Quicksort is better than mergesort in many cases. But when might mergesort be better than quicksort?
For example, mergesort works better when all data cannot be loaded to memory at once. Are there any other cases?
Answers to the suggested duplicate question list advantages of using quicksort over mergesort. I'm asking about the possible cases and applications where mergesort would be better than quicksort.
Both quicksort and mergesort can work just fine if you can't fit all data into memory at once. You can implement quicksort by choosing a pivot, then streaming elements in from disk into memory and writing elements into one of two different files based on how that element compares to the pivot. If you use a double-ended priority queue, you can actually do this even more efficiently by fitting the maximum number of possible elements into memory at once.
Mergesort is worst-case O(n log n). That said, you can easily modify quicksort to produce the introsort algorithm, a hybrid between quicksort, insertion sort, and heapsort, that's worst-case O(n log n) but retains the speed of quicksort in most cases.
It might be helpful to see why quicksort is usually faster than mergesort, since if you understand the reasons you can pretty quickly find some cases where mergesort is a clear winner. Quicksort usually is better than mergesort for two reasons:
Quicksort has better locality of reference than mergesort, which means that the accesses performed in quicksort are usually faster than the corresponding accesses in mergesort.

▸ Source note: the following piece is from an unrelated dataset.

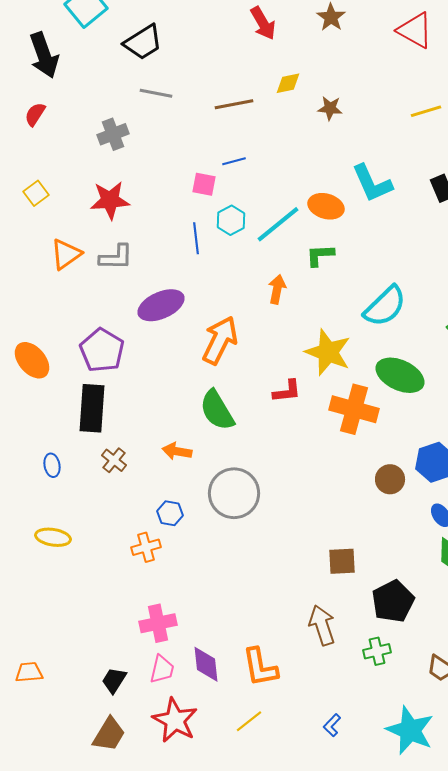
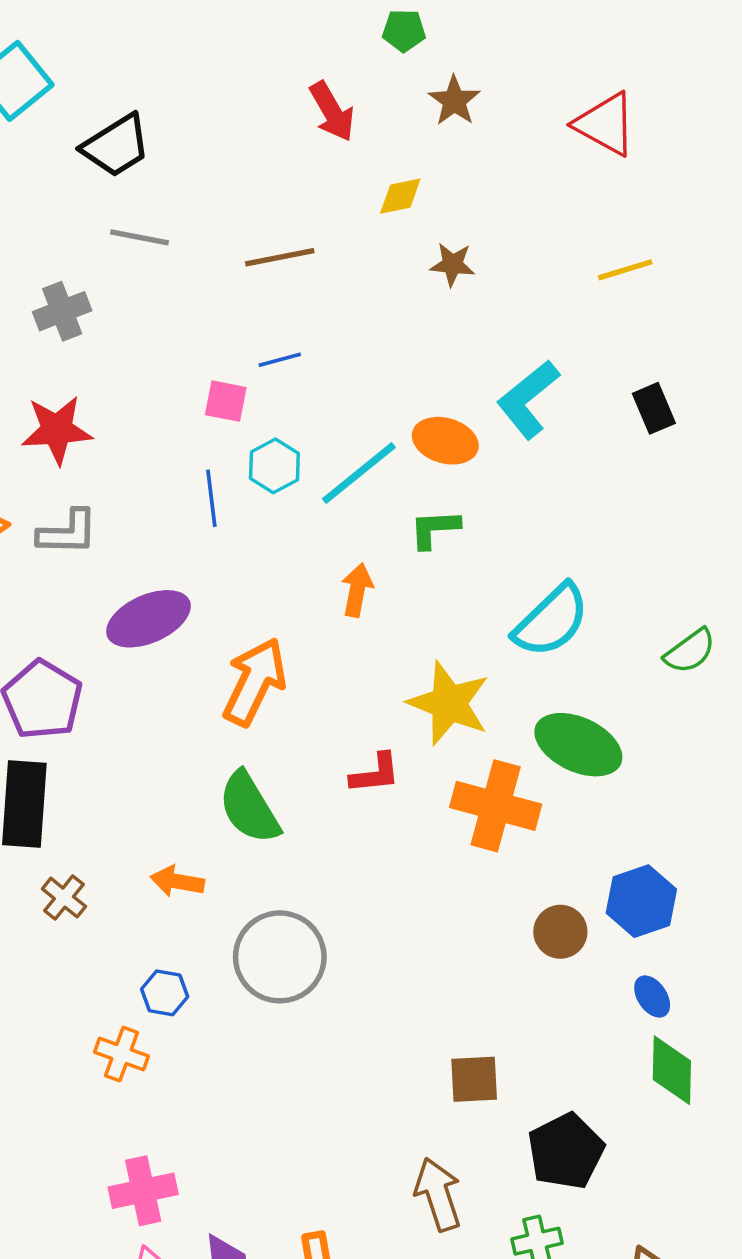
yellow diamond: (288, 83) -> (400, 196), moved
cyan L-shape: (372, 183) -> (528, 399), turned 75
orange cross: (146, 547) -> (122, 1054), turned 36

Quicksort uses worst-case O(log n) memory (if implemented correctly), while mergesort requires O(n) memory due to the overhead of merging.
There's one scenario, though, where these advantages disappear. Suppose you want to sort a linked list of elements. The linked list elements are scattered throughout memory, so advantage (1) disappears (there's no locality of reference). Second, linked lists can be merged with only O(1) space overhead instead of O(n) space overhead, so advantage (2) disappears. Consequently, you usually will find that mergesort is a superior algorithm for sorting linked lists, since it makes fewer total comparisons and isn't susceptible to a poor pivot choice.

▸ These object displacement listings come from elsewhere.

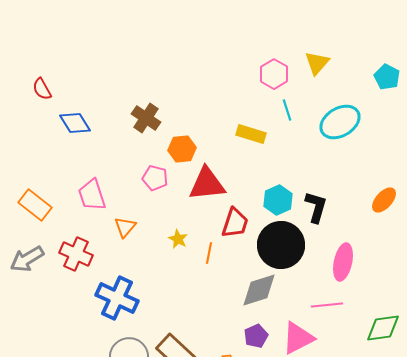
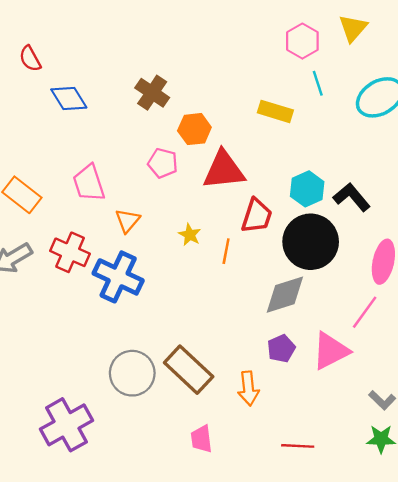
black L-shape: (316, 207) -> (352, 197), turned -56
blue cross: (117, 298) -> (118, 277), moved
pink line: (327, 305) -> (365, 312), turned -48

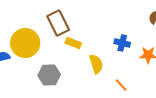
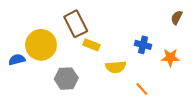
yellow semicircle: (96, 64) -> (116, 67), turned 102

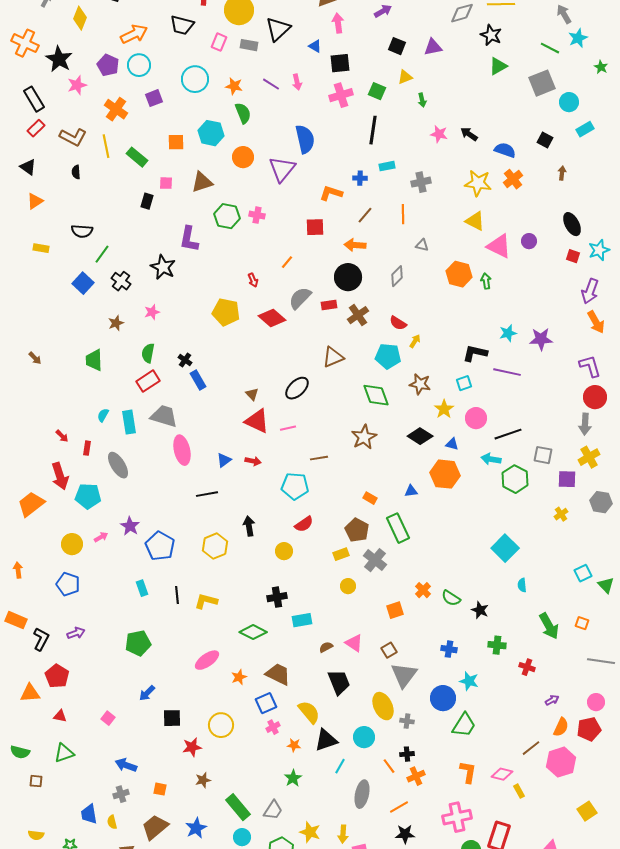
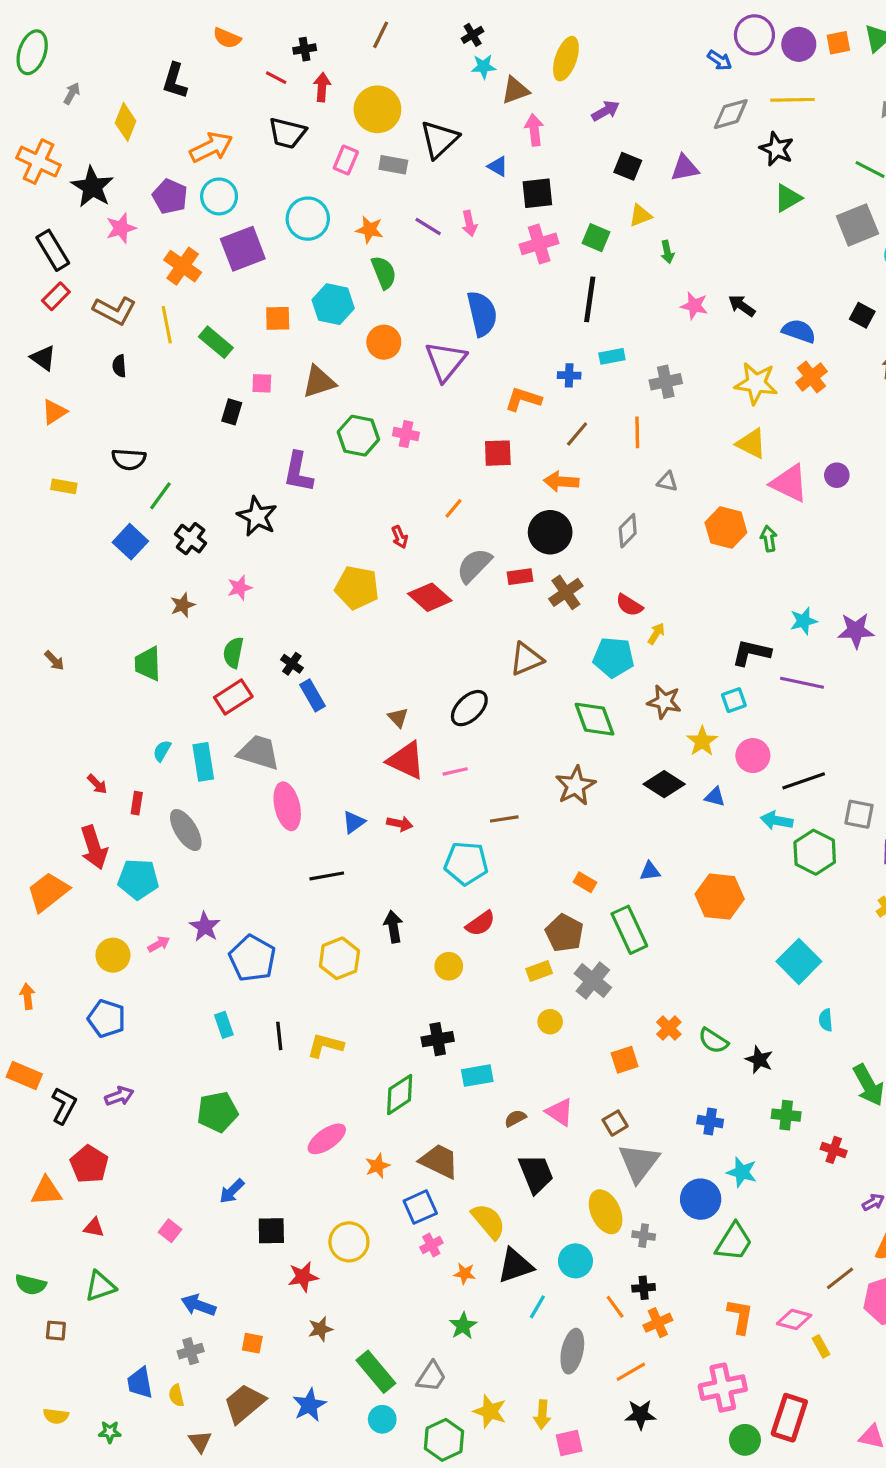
purple square: (154, 98) -> (243, 249), size x1.6
orange hexagon: (445, 474) -> (720, 897), moved
green diamond: (253, 632) -> (400, 1095), turned -60

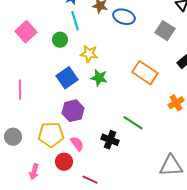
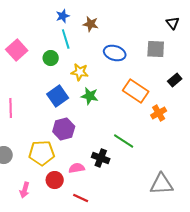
blue ellipse: (124, 17) -> (115, 53), moved
gray square: (165, 31) -> (156, 49), turned -30
orange cross: (176, 103) -> (159, 113), moved
pink semicircle: (77, 144) -> (77, 168), moved, turned -63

A single most important advantage of merge sort over quick sort is its stability: the elements compared equal retain their original order.
MergeSort is stable by design, equal elements keep their original order.
MergeSort is well suited to be implemented parallel (multithreading).
MergeSort uses (about 30%) less comparisons than QuickSort. This is an often overlooked advantage, because a comparison can be quite expensive (e.g. when comparing several fields of database rows).
Quicksort is average case O(n log n), but has a worst case of O(n^2). Mergesort is always O(n log n). Besides the asymptotic worst case and the memory-loading of mergesort, I can't think of another reason.
Scenarios when quicksort is worse than mergesort:
Array is already sorted.
All elements in the array are the same.
Array is sorted in reverse order.
Take mergesort over quicksort if you don't know anything about the data.
Merge sort has a guaranteed upper limit of O(N log2N). Quick sort has such limit, too, but it is much higher - it is O(N2). When you need a guaranteed upper bound on the timing of your code, use merge sort over quick sort.
For example, if you write code for a real-time system that relies on sorting, merge sort would be a better choice.
Merge Sort Worst case complexity is O(nlogn) whereas Quick Sort worst case is O(n^2).
Merge Sort is a stable sort which means that the same element in an array maintain their original positions with respect to each other.